Description of the task: In the records below, find the line with "T3 = T1 minus", then retype it and every following line exactly, stopping after the line with "lable jobs as well as accuracy, Please check". Leave the pictures out.

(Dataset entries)
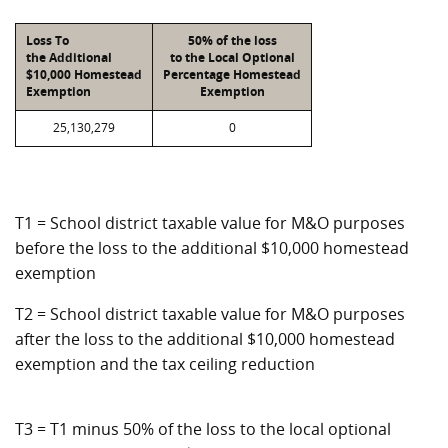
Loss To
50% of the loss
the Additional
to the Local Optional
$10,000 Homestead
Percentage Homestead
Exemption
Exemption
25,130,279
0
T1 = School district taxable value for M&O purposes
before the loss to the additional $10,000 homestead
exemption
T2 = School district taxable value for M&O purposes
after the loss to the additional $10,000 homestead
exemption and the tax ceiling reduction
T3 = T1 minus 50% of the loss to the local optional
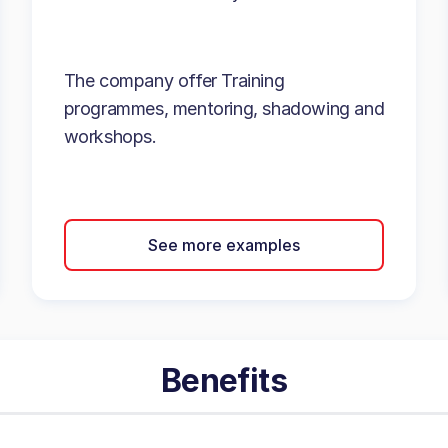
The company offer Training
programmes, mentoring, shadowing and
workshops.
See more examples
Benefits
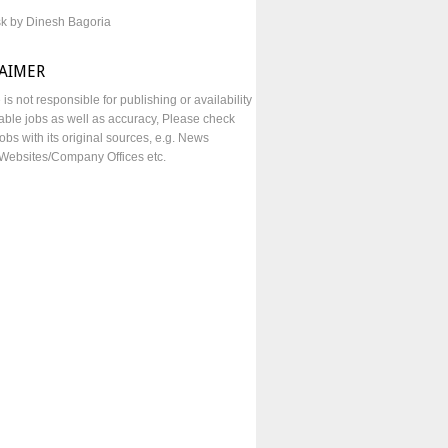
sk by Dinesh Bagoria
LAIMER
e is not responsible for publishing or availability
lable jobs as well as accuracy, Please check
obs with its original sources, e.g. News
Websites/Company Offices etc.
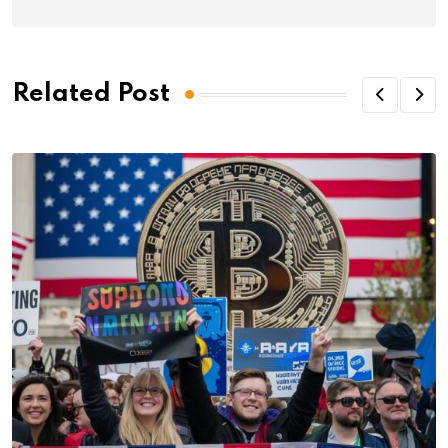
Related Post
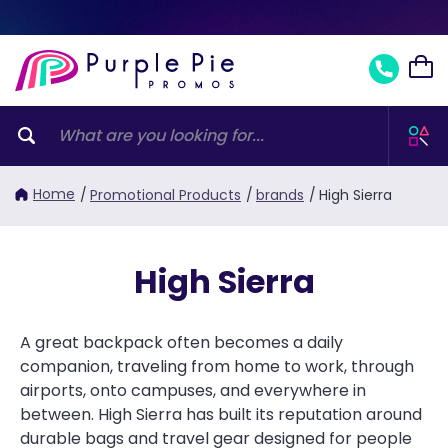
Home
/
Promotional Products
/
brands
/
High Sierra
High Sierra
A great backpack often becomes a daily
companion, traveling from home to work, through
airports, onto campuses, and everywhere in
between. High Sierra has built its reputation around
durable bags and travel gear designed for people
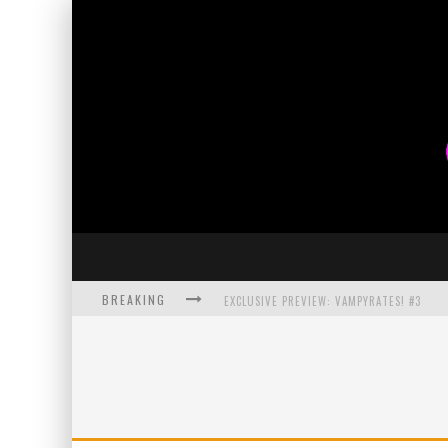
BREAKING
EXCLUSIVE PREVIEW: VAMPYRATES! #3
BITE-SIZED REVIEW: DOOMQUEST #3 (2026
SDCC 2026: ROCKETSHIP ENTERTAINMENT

--

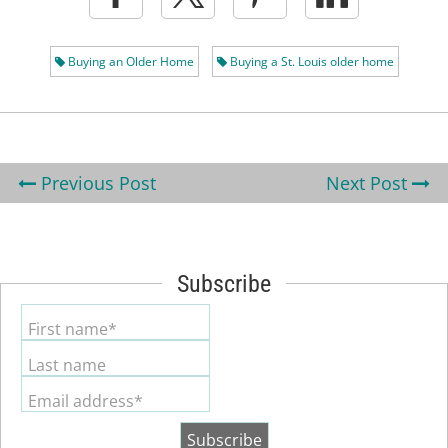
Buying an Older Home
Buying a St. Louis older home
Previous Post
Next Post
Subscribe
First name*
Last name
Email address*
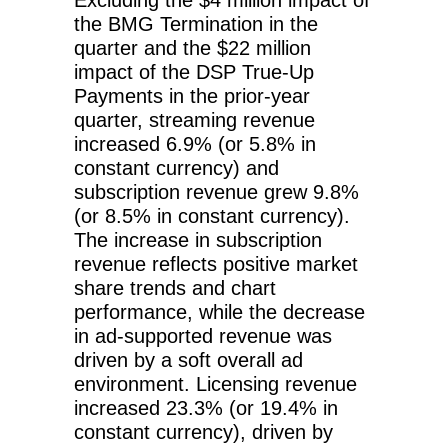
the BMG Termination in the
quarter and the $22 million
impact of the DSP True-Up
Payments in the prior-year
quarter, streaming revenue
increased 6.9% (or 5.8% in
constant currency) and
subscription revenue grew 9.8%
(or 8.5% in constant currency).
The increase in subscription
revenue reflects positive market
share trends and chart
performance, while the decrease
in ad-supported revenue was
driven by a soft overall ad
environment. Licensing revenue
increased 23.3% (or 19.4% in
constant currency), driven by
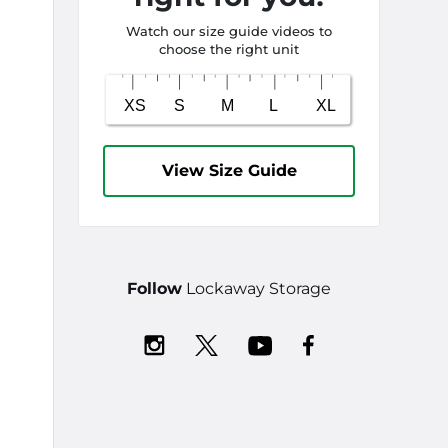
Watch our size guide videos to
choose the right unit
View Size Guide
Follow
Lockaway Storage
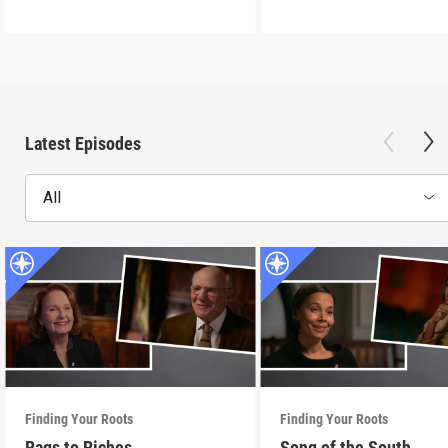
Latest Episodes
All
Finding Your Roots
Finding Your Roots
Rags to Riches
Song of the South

--

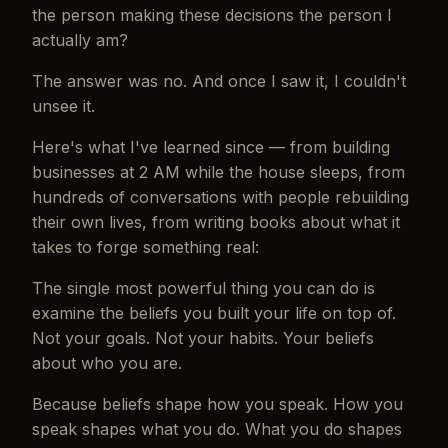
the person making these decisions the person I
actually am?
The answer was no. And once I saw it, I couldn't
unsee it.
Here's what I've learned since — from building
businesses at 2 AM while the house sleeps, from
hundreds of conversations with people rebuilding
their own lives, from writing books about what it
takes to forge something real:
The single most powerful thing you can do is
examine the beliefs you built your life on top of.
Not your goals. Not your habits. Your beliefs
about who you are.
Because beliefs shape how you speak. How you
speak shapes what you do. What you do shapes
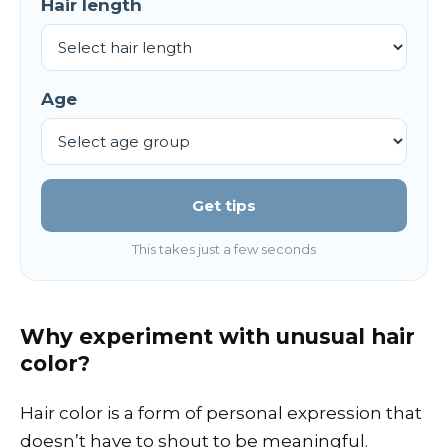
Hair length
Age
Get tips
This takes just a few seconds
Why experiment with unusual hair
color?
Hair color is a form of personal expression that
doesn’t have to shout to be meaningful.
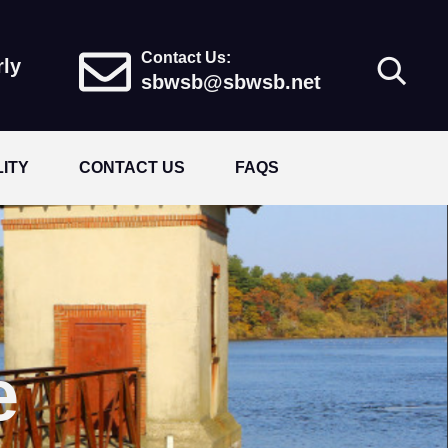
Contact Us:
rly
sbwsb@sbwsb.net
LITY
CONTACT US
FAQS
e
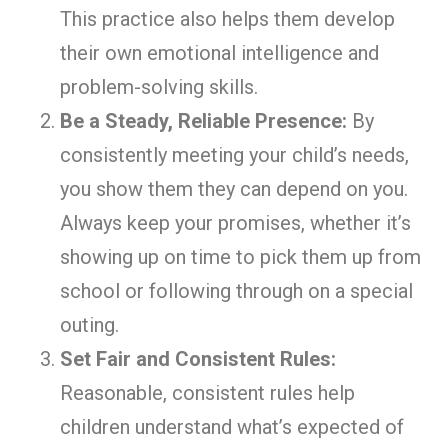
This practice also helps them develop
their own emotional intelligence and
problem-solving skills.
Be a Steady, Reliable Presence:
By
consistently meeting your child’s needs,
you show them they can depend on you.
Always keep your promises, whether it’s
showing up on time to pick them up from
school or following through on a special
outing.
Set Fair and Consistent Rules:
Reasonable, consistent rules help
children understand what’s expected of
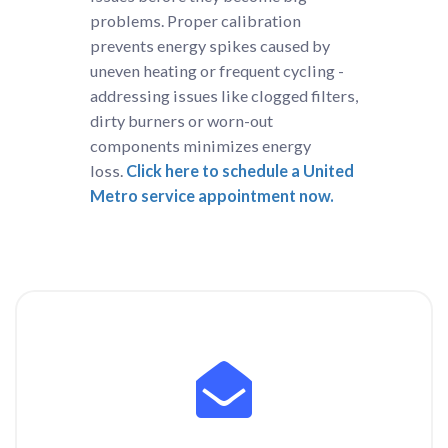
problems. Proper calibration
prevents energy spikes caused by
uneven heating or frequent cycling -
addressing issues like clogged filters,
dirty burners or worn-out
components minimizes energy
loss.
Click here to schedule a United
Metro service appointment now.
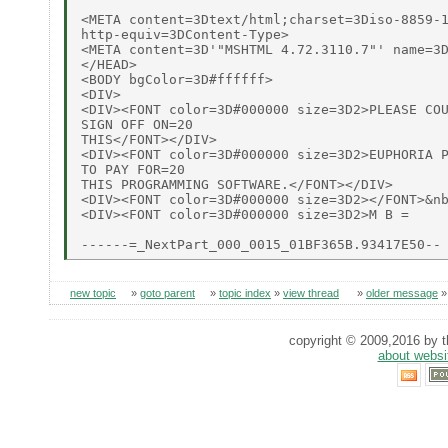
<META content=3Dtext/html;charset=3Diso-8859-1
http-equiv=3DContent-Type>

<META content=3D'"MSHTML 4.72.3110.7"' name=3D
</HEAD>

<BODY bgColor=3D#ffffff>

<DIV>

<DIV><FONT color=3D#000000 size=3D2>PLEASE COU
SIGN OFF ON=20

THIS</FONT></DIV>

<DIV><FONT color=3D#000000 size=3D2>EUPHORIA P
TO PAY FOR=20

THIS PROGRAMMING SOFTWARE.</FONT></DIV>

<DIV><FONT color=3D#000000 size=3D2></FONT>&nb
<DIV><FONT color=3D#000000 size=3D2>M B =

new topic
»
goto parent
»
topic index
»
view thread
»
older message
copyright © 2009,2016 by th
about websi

Written answer:
T3 = T1 minus 50% of the loss to the local optional
The company offer Training
programmes, mentoring, shadowing and
workshops.
See more examples
Benefits
sk by Dinesh Bagoria
LAIMER
e is not responsible for publishing or availability
lable jobs as well as accuracy, Please check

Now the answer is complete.